Page excerpt:
---+---
So our work is about resisting forestry, ie logging and road building in natural forests, in primary forests, for the protection of remaining biodiversity. So I think according to the latest kind of global analysis on primary forests, about 80% has been degraded through roads and logging, so that means that about 20% of Earth's forest cover has never been industrialized. Some of that is in BC. The intensive forest management simplifies natural forest ecosystems in a big way and we realized that that's what we should be focusing on here if we actually want to protect wildlife, protect other life forms. So we've spent the better part of six years doing public outreach and we hear from retired logging contractors, foresters, sometimes truck loggers, hunters, trappers, anglers that are very unhappy with the rate and scale of industrial logging of our last primary forests, and over that time we've interacted with probably thousands of people opposed to logging the remaining natural forests, which is really interesting considering where we are.

Michelle Connolly:

Even in northern BC, where our economy has revolved around the production of forest products, there's very little social license to log the remaining old growth but also other forms of primary forest, either for really high value products or pellets, which is, of course, an emerging problem. One of the things that triggered us forming our group is that we had the opinion that big environmental groups were far too moderate. They focus on what's politically achievable as opposed to what nature actually needs, which is to stop being annihilated. And so we formed the group so that we could say what we wanted to say anytime. So we're all volunteers and this is a labor of love. It's a vocation for most of us.
---+---
Supplied entries:
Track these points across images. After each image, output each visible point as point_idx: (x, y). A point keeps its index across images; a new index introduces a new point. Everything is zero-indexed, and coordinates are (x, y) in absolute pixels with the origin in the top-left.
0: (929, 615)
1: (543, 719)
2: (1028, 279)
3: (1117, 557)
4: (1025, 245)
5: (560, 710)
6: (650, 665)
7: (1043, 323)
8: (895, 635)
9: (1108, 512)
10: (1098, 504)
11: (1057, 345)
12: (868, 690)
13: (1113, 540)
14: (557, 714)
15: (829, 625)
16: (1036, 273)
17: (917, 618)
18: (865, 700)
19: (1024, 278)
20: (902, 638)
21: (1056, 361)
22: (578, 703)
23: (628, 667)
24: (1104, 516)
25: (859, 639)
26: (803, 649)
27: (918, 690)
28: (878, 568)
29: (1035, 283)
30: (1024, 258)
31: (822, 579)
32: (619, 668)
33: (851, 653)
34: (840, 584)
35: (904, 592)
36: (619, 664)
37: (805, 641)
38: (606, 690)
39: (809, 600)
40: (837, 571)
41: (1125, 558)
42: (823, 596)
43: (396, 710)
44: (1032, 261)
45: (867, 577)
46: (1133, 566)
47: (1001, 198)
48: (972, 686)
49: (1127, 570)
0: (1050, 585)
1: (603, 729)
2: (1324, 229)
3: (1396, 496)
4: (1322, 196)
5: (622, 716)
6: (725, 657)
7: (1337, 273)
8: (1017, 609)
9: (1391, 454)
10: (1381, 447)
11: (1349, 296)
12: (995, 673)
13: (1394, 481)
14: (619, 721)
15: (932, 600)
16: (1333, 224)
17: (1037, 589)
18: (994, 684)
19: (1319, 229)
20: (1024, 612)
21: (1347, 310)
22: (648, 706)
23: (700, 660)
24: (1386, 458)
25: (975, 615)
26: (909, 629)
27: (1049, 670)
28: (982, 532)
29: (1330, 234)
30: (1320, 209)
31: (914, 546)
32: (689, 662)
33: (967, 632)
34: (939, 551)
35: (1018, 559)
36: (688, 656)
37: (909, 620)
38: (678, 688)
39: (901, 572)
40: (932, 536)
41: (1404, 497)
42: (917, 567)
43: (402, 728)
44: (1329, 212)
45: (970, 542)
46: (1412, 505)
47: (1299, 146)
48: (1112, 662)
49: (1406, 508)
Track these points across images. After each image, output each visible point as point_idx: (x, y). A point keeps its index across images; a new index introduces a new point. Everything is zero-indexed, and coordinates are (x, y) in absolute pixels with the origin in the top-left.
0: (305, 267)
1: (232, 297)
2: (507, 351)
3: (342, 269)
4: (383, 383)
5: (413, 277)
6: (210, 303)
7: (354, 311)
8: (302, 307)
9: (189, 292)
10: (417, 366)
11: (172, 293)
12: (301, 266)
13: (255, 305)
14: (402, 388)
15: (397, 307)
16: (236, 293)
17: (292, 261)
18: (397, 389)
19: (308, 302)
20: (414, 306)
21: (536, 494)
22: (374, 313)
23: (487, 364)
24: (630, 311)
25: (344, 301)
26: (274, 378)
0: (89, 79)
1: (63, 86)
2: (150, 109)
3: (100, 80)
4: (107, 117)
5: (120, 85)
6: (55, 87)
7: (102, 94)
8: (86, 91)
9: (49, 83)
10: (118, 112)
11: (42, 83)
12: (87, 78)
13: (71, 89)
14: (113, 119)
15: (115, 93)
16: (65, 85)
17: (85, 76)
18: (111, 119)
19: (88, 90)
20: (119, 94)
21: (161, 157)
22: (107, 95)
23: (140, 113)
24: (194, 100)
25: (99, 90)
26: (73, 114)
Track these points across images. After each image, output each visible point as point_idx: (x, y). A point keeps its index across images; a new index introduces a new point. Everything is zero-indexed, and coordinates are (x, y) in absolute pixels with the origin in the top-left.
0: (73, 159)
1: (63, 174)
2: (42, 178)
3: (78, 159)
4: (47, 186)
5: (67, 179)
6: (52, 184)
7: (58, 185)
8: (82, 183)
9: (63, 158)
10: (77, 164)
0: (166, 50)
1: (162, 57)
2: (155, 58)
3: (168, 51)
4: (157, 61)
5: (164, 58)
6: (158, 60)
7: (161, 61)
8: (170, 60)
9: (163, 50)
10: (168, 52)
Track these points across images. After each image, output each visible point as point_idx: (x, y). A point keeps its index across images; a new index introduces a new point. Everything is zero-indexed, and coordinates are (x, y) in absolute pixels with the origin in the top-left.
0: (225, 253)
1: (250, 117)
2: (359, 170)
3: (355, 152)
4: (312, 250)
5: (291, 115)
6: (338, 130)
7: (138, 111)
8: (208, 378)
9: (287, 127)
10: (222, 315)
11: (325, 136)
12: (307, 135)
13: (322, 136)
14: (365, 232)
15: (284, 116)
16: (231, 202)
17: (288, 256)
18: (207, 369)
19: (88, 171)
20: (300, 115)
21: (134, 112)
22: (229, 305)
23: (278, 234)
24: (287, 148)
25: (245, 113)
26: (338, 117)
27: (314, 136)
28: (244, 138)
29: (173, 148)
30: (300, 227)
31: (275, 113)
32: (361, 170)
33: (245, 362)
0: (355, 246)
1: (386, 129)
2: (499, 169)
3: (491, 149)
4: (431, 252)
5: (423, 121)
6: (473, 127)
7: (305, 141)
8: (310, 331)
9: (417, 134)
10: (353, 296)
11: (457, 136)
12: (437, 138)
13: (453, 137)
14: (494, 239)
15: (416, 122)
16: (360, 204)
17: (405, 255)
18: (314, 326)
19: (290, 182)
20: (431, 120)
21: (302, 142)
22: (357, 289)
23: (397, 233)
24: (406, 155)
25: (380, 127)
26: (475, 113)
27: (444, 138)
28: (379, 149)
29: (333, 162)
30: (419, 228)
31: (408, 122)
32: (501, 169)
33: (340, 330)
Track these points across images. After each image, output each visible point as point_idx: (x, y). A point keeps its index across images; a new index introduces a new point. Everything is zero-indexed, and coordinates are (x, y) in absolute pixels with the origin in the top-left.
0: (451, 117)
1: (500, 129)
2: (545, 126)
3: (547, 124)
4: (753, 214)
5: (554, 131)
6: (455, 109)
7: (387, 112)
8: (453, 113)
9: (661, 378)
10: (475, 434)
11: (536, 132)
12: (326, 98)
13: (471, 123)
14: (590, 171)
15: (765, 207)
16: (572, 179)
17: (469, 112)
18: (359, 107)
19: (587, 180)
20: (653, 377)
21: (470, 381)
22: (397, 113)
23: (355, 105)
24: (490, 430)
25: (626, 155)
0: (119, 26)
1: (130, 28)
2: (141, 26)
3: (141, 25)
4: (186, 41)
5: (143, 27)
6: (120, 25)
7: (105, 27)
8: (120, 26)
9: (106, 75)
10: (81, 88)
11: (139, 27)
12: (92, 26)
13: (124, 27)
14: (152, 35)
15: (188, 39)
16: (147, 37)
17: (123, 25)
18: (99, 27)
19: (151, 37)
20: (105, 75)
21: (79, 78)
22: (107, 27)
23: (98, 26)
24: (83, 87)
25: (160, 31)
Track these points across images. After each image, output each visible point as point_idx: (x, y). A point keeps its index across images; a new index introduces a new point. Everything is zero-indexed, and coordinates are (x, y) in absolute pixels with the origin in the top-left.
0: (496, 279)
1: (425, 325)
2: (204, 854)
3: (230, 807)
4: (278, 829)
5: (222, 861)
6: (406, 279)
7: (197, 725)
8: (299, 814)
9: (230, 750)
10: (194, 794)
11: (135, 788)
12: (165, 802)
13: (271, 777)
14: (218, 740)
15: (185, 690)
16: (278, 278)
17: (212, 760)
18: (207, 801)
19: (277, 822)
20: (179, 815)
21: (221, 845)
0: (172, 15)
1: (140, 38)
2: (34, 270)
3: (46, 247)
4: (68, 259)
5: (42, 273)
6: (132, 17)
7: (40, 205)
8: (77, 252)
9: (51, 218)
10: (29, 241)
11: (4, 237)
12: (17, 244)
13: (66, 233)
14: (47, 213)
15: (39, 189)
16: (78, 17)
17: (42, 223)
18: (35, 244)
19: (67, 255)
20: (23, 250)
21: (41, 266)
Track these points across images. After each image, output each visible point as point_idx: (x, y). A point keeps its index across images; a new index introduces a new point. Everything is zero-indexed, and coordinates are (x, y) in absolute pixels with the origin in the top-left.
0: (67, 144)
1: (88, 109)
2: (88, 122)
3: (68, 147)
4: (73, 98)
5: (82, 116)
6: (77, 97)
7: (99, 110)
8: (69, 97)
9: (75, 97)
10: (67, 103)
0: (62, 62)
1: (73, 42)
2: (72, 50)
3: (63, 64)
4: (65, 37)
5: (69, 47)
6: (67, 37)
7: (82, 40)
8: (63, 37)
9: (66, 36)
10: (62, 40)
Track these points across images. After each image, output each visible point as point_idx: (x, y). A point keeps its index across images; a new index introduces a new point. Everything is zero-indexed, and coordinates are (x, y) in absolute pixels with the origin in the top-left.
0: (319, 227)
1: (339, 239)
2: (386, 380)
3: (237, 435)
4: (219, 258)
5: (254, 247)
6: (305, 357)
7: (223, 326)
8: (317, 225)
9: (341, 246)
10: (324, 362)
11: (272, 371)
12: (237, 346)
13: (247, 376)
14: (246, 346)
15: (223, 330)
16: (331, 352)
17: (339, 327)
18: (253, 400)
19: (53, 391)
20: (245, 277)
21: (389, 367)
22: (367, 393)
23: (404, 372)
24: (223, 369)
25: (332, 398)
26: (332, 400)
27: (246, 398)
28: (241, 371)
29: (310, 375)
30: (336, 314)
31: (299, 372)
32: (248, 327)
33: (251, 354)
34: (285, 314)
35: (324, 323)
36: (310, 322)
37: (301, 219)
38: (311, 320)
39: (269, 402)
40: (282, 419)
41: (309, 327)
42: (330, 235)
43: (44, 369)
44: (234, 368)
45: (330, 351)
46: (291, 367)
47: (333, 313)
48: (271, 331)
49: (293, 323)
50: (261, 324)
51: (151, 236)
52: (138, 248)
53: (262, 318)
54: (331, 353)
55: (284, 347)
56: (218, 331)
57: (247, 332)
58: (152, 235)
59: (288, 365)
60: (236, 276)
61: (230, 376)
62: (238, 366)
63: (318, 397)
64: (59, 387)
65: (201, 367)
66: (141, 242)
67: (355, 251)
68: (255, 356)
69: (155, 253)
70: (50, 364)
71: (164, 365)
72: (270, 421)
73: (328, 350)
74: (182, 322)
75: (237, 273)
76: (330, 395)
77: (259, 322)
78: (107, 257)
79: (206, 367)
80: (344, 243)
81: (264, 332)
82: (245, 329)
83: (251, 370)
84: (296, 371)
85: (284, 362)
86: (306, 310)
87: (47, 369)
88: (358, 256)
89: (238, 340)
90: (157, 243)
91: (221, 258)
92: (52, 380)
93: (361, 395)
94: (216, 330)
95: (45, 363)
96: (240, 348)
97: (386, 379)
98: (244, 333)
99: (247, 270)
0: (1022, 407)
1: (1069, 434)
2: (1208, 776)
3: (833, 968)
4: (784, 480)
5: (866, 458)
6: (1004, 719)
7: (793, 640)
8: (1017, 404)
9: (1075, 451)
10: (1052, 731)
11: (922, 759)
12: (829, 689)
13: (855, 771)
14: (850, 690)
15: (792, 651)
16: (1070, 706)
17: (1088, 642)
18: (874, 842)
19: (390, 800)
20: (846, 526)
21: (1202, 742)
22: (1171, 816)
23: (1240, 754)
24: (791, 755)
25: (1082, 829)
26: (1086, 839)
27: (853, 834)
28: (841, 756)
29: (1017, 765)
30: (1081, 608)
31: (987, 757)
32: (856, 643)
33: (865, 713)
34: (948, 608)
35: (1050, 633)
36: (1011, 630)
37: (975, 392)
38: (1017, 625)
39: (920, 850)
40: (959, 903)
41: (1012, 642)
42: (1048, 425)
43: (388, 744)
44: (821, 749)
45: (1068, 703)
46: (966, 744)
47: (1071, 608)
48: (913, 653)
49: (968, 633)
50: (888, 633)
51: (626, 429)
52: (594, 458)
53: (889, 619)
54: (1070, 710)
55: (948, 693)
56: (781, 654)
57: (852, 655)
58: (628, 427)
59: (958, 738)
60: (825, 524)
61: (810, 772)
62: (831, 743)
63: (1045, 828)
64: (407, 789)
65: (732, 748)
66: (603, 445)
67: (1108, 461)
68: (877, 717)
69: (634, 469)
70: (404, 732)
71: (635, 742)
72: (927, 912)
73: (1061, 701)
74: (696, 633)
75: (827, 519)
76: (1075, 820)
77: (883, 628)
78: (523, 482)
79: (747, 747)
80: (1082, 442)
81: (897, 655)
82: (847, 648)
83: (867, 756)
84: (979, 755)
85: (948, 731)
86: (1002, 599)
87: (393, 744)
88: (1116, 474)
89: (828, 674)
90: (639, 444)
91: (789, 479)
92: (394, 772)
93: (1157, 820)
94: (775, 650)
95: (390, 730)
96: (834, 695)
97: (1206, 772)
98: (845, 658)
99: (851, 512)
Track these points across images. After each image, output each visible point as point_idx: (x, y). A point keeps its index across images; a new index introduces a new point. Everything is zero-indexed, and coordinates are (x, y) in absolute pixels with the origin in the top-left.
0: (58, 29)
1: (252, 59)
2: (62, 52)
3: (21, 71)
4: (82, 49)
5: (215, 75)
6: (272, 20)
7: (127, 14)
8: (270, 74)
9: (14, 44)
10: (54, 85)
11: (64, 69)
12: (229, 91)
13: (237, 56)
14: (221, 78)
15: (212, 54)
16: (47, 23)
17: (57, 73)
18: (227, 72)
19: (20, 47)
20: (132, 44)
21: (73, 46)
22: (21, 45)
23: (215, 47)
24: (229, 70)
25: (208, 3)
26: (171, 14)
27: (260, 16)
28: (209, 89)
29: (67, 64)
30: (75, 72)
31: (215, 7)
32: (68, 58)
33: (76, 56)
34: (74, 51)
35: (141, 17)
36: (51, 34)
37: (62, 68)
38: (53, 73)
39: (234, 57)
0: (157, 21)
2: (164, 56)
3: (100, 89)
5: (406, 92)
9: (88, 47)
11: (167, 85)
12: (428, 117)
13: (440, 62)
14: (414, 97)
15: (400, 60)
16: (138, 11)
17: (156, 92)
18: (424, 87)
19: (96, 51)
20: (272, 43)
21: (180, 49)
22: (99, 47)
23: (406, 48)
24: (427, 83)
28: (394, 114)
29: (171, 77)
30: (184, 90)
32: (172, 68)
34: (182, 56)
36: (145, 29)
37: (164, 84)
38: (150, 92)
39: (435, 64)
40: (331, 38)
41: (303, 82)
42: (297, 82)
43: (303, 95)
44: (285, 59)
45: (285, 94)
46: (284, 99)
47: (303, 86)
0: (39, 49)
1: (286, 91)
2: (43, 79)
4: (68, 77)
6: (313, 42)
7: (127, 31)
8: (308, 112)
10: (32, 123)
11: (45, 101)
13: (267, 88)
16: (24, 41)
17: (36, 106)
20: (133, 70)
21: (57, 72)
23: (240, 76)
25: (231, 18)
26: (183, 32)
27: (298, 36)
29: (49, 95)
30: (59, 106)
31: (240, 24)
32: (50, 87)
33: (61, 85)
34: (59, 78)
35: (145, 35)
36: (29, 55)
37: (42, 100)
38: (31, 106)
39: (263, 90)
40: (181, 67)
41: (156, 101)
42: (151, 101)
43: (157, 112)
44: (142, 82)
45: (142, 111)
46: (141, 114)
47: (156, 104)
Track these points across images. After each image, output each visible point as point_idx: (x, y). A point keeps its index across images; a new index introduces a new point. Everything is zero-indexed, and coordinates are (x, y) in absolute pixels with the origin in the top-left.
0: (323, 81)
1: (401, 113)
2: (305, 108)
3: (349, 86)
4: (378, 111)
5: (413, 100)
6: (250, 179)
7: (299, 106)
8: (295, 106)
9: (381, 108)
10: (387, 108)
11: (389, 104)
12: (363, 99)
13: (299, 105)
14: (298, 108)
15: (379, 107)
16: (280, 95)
---+---
Reproduce the portion of the passage on primary forests between "Even in northern" and "most of us.", inclusive, replacing "volunteers" with "unpaid members".

Task result:
Even in northern BC, where our economy has revolved around the production of forest products, there's very little social license to log the remaining old growth but also other forms of primary forest, either for really high value products or pellets, which is, of course, an emerging problem. One of the things that triggered us forming our group is that we had the opinion that big environmental groups were far too moderate. They focus on what's politically achievable as opposed to what nature actually needs, which is to stop being annihilated. And so we formed the group so that we could say what we wanted to say anytime. So we're all unpaid members and this is a labor of love. It's a vocation for most of us.